/---
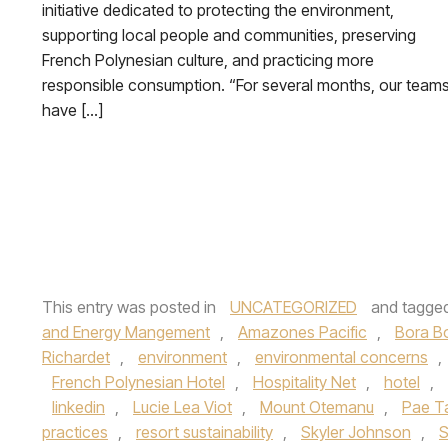
initiative dedicated to protecting the environment,
supporting local people and communities, preserving
French Polynesian culture, and practicing more
responsible consumption. “For several months, our team
have […]
This entry was posted in
UNCATEGORIZED
and tagge
and Energy Mangement
,
Amazones Pacific
,
Bora B
Richardet
,
environment
,
environmental concerns
,
French Polynesian Hotel
,
Hospitality Net
,
hotel
,
linkedin
,
Lucie Lea Viot
,
Mount Otemanu
,
Pae Ta
practices
,
resort sustainability
,
Skyler Johnson
,
S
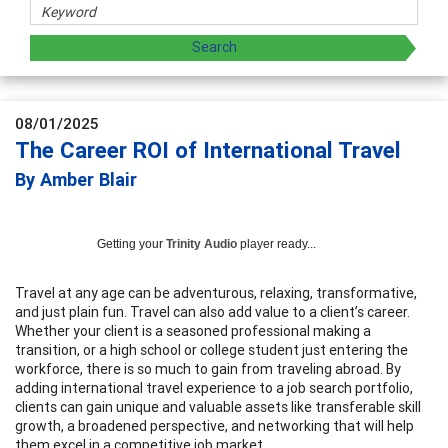
08/01/2025
The Career ROI of International Travel
By Amber Blair
Getting your
Trinity Audio
player ready...
Travel at any age can be adventurous, relaxing, transformative,
and just plain fun. Travel can also add value to a client’s career.
Whether your client is a seasoned professional making a
transition, or a high school or college student just entering the
workforce, there is so much to gain from traveling abroad. By
adding international travel experience to a job search portfolio,
clients can gain unique and valuable assets like transferable skill
growth, a broadened perspective, and networking that will help
them excel in a competitive job market.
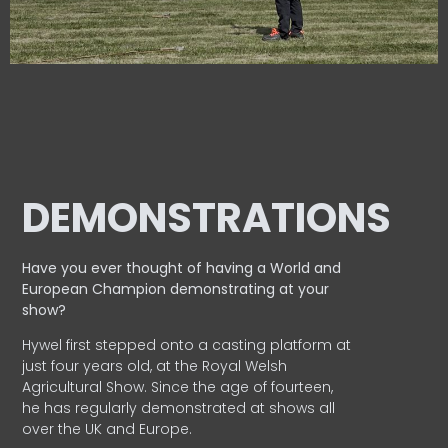
DEMONSTRATIONS
Have you ever thought of having a World and
European
Champion demonstrating at your
show?
Hywel first stepped onto a casting platform at
just four years old, at the Royal Welsh
Agricultural Show. Since the age of fourteen,
he has regularly demonstrated at shows all
over the UK and Europe.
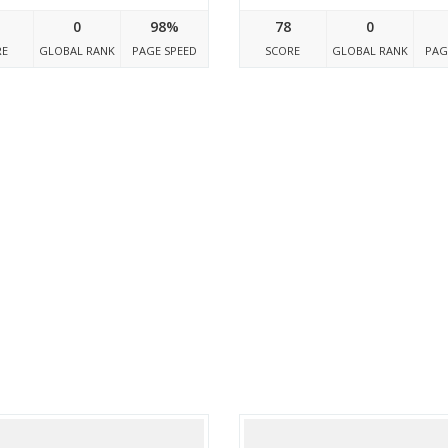
0
98%
78
0
RE
GLOBAL RANK
PAGE SPEED
SCORE
GLOBAL RANK
PAG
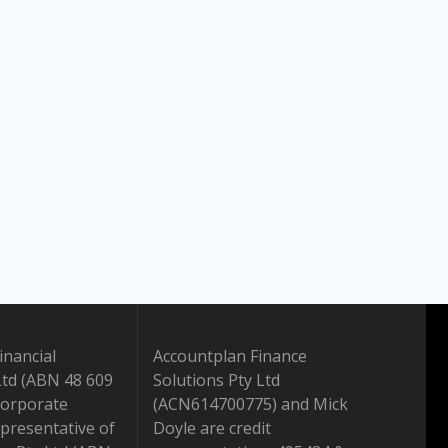
inancial
Accountplan Finance
Ltd (ABN 48 609
Solutions Pty Ltd
Corporate
(ACN614700775) and Mick
presentative of
Doyle are credit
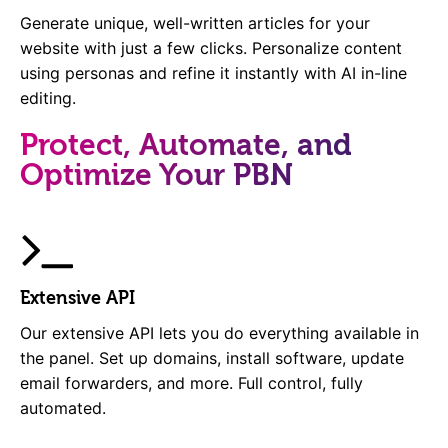
Generate unique, well-written articles for your
website with just a few clicks. Personalize content
using personas and refine it instantly with AI in-line
editing.
Protect, Automate, and
Optimize Your PBN
Extensive API
Our extensive API lets you do everything available in
the panel. Set up domains, install software, update
email forwarders, and more. Full control, fully
automated.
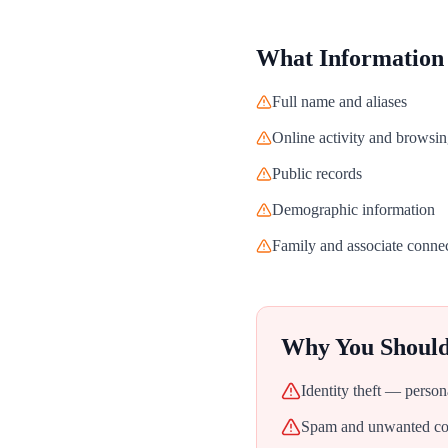
What Information
Full name and aliases
Online activity and browsin
Public records
Demographic information
Family and associate conne
Why You Shoul
Identity theft — person
Spam and unwanted con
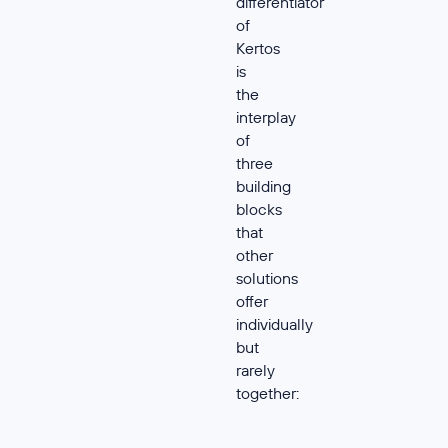
differentiator
of
Kertos
is
the
interplay
of
three
building
blocks
that
other
solutions
offer
individually
but
rarely
together:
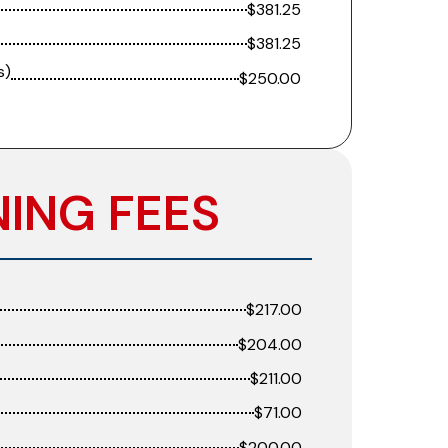
$381.25
$381.25
s)
$250.00
NING FEES
$217.00
$204.00
$211.00
$71.00
$200.00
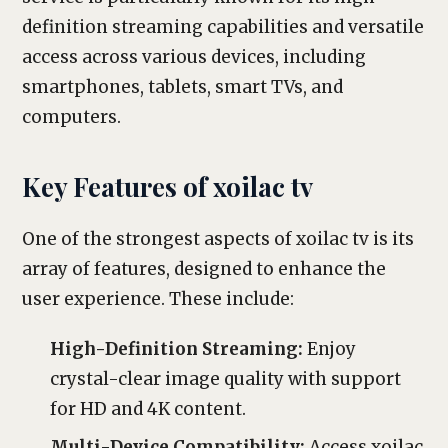
definition streaming capabilities and versatile
access across various devices, including
smartphones, tablets, smart TVs, and
computers.
Key Features of xoilac tv
One of the strongest aspects of xoilac tv is its
array of features, designed to enhance the
user experience. These include:
High-Definition Streaming:
Enjoy
crystal-clear image quality with support
for HD and 4K content.
Multi-Device Compatibility:
Access xoilac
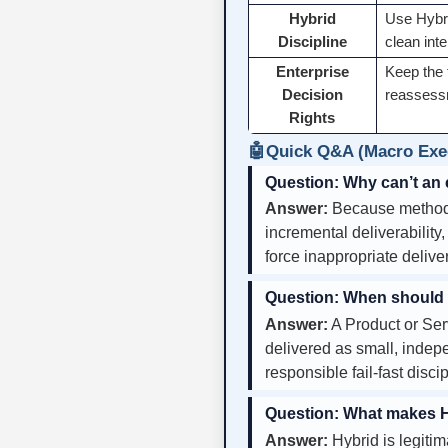
Hybrid
Use Hybri
Discipline
clean int
Enterprise
Keep the 
Decision
reassessm
Rights
🤖
Quick Q&A (Macro Exec
Question:
Why can’t an 
Answer:
Because methodol
incremental deliverability
force inappropriate delive
Question:
When should a 
Answer:
A Product or Ser
delivered as small, indepe
responsible fail-fast disc
Question:
What makes Hy
Answer:
Hybrid is legiti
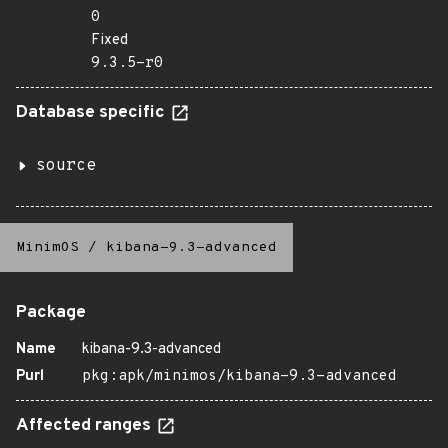
0
Fixed
9.3.5-r0
Database specific
source
MinimOS
/
kibana-9.3-advanced
Package
Name
kibana-9.3-advanced
Purl
pkg:apk/minimos/kibana-9.3-advanced
Affected ranges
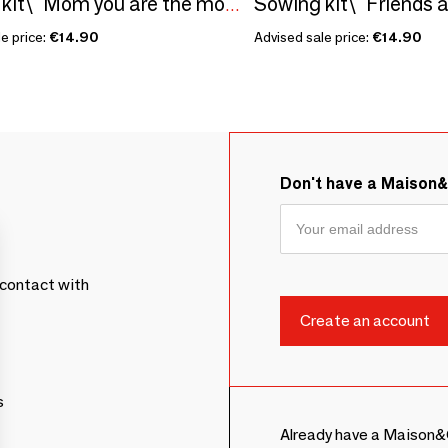
Sowing kit\" Friends ar
Sowing kit\" Mom you are the most...\” Made in France
e price:
€14.90
Advised sale price:
€14.90
Don't have a Maison
contact with
s
Already have a Maison&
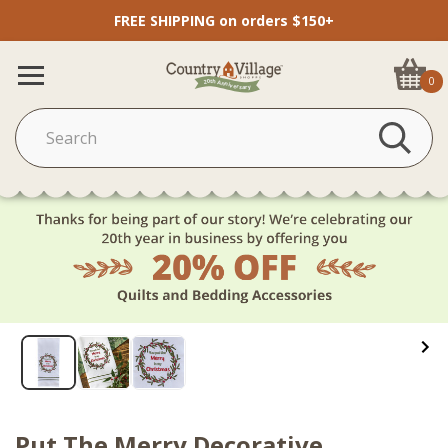
FREE SHIPPING on orders $150+
0
Put The Merry Decorative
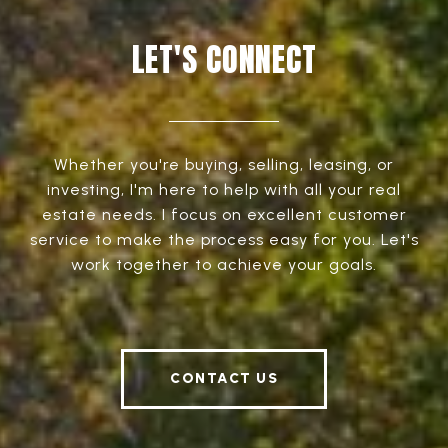
LET'S CONNECT
Whether you're buying, selling, leasing, or
investing, I'm here to help with all your real
estate needs. I focus on excellent customer
service to make the process easy for you. Let's
work together to achieve your goals.
CONTACT US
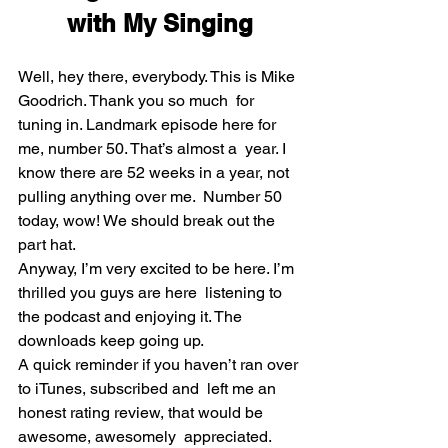
with My Singing
Well, hey there, everybody. This is Mike 
Goodrich. Thank you so much  for 
tuning in. Landmark episode here for 
me, number 50. That’s almost a  year. I 
know there are 52 weeks in a year, not 
pulling anything over me.  Number 50 
today, wow! We should break out the 
part hat.
Anyway, I’m very excited to be here. I’m 
thrilled you guys are here  listening to 
the podcast and enjoying it. The 
downloads keep going up.
A quick reminder if you haven’t ran over 
to iTunes, subscribed and  left me an 
honest rating review, that would be 
awesome, awesomely  appreciated. 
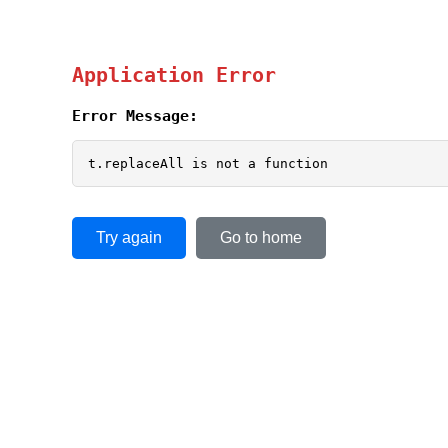
Application Error
Error Message:
t.replaceAll is not a function
Try again
Go to home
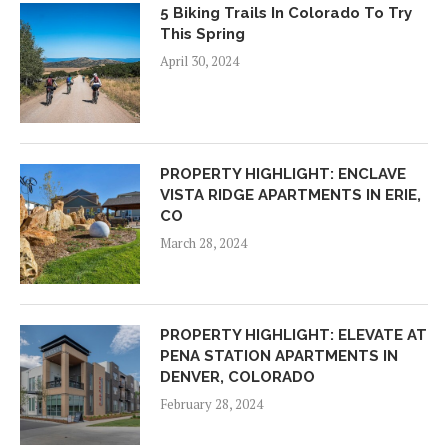
5 Biking Trails In Colorado To Try
This Spring
April 30, 2024
PROPERTY HIGHLIGHT: ENCLAVE
VISTA RIDGE APARTMENTS IN ERIE,
CO
March 28, 2024
PROPERTY HIGHLIGHT: ELEVATE AT
PENA STATION APARTMENTS IN
DENVER, COLORADO
February 28, 2024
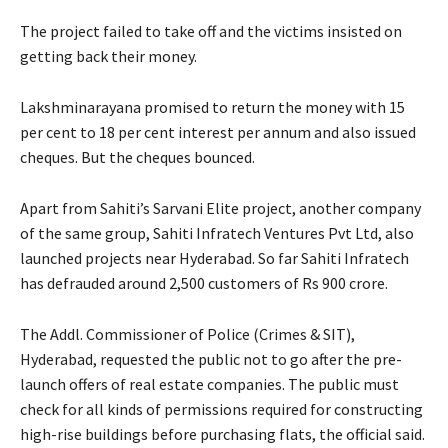
The project failed to take off and the victims insisted on
getting back their money.
Lakshminarayana promised to return the money with 15
per cent to 18 per cent interest per annum and also issued
cheques. But the cheques bounced.
Apart from Sahiti’s Sarvani Elite project, another company
of the same group, Sahiti Infratech Ventures Pvt Ltd, also
launched projects near Hyderabad. So far Sahiti Infratech
has defrauded around 2,500 customers of Rs 900 crore.
The Addl. Commissioner of Police (Crimes & SIT),
Hyderabad, requested the public not to go after the pre-
launch offers of real estate companies. The public must
check for all kinds of permissions required for constructing
high-rise buildings before purchasing flats, the official said.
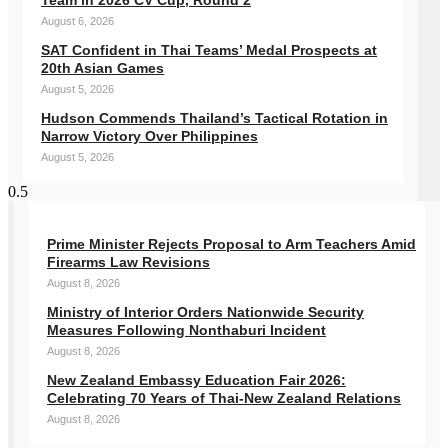
Team in 2026 CV Cup, Round 2
August 6, 2026
SAT Confident in Thai Teams’ Medal Prospects at
20th Asian Games
August 5, 2026
Hudson Commends Thailand’s Tactical Rotation in
Narrow Victory Over Philippines
August 5, 2026
Prime Minister Rejects Proposal to Arm Teachers Amid
Firearms Law Revisions
August 8, 2026
Ministry of Interior Orders Nationwide Security
Measures Following Nonthaburi Incident
August 8, 2026
New Zealand Embassy Education Fair 2026:
Celebrating 70 Years of Thai-New Zealand Relations
August 8, 2026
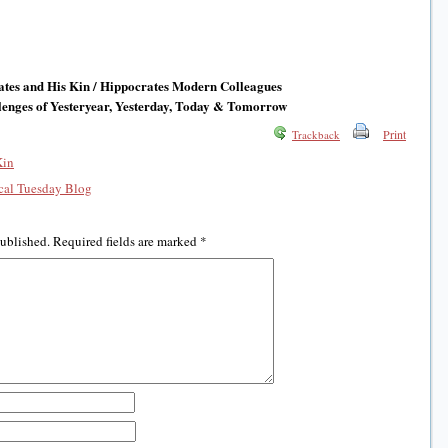
tes and His Kin / Hippocrates Modern Colleagues
enges of Yesteryear, Yesterday, Today & Tomorrow
Print
Trackback
Kin
al Tuesday Blog
published.
Required fields are marked
*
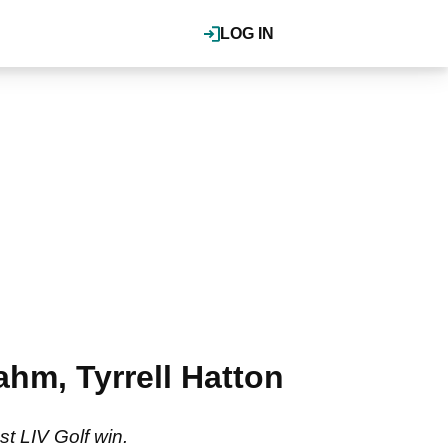
LOG IN
ahm, Tyrrell Hatton
st LIV Golf win.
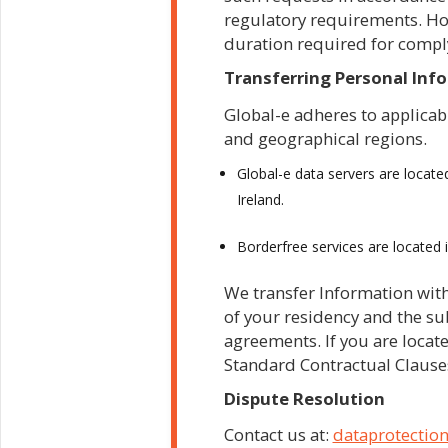
regulatory requirements. How
duration required for compl
Transferring Personal Inf
Global-e adheres to applicab
and geographical regions.
Global-e data servers are locate
Ireland.
Borderfree services are located 
We transfer Information with
of your residency and the sub
agreements. If you are locat
Standard Contractual Clause
Dispute Resolution
Contact us at:
dataprotectio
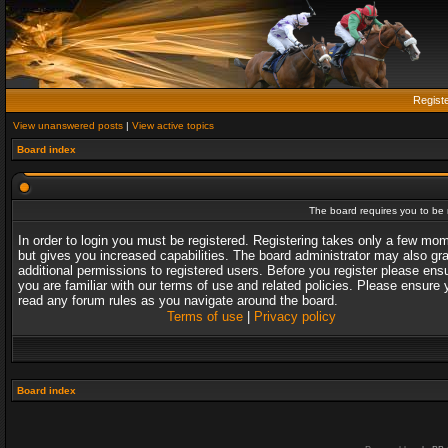
Regist
View unanswered posts
|
View active topics
Board index
The board requires you to be r
In order to login you must be registered. Registering takes only a few mo
but gives you increased capabilities. The board administrator may also gr
additional permissions to registered users. Before you register please ens
you are familiar with our terms of use and related policies. Please ensure 
read any forum rules as you navigate around the board.
Terms of use
|
Privacy policy
Board index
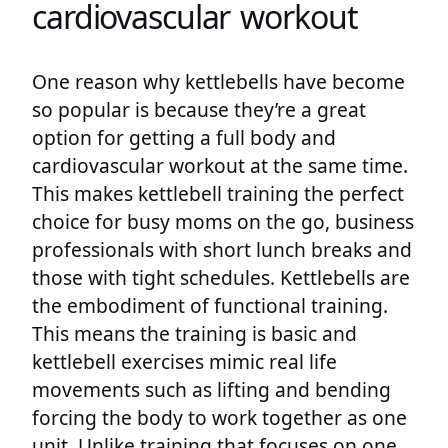
cardiovascular workout
One reason why kettlebells have become
so popular is because they’re a great
option for getting a full body and
cardiovascular workout at the same time.
This makes kettlebell training the perfect
choice for busy moms on the go, business
professionals with short lunch breaks and
those with tight schedules. Kettlebells are
the embodiment of functional training.
This means the training is basic and
kettlebell exercises mimic real life
movements such as lifting and bending
forcing the body to work together as one
unit. Unlike training that focuses on one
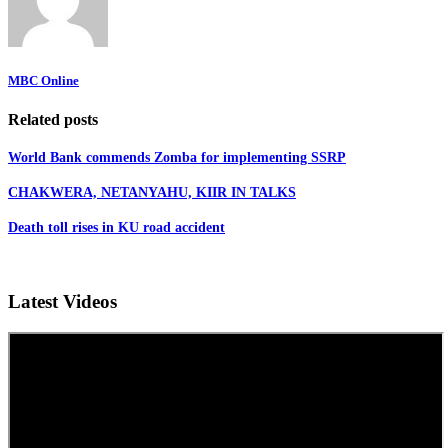
MBC Online
Related posts
World Bank commends Zomba for implementing SSRP
CHAKWERA, NETANYAHU, KIIR IN TALKS
Death toll rises in KU road accident
Latest Videos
\---
THE PROBLEM: Sift the data above for lines with "from", then copy each one.

TASK ANSWER:
workforce, there is so much to gain from traveling abroad. By
Apart from Sahiti’s Sarvani Elite project, another company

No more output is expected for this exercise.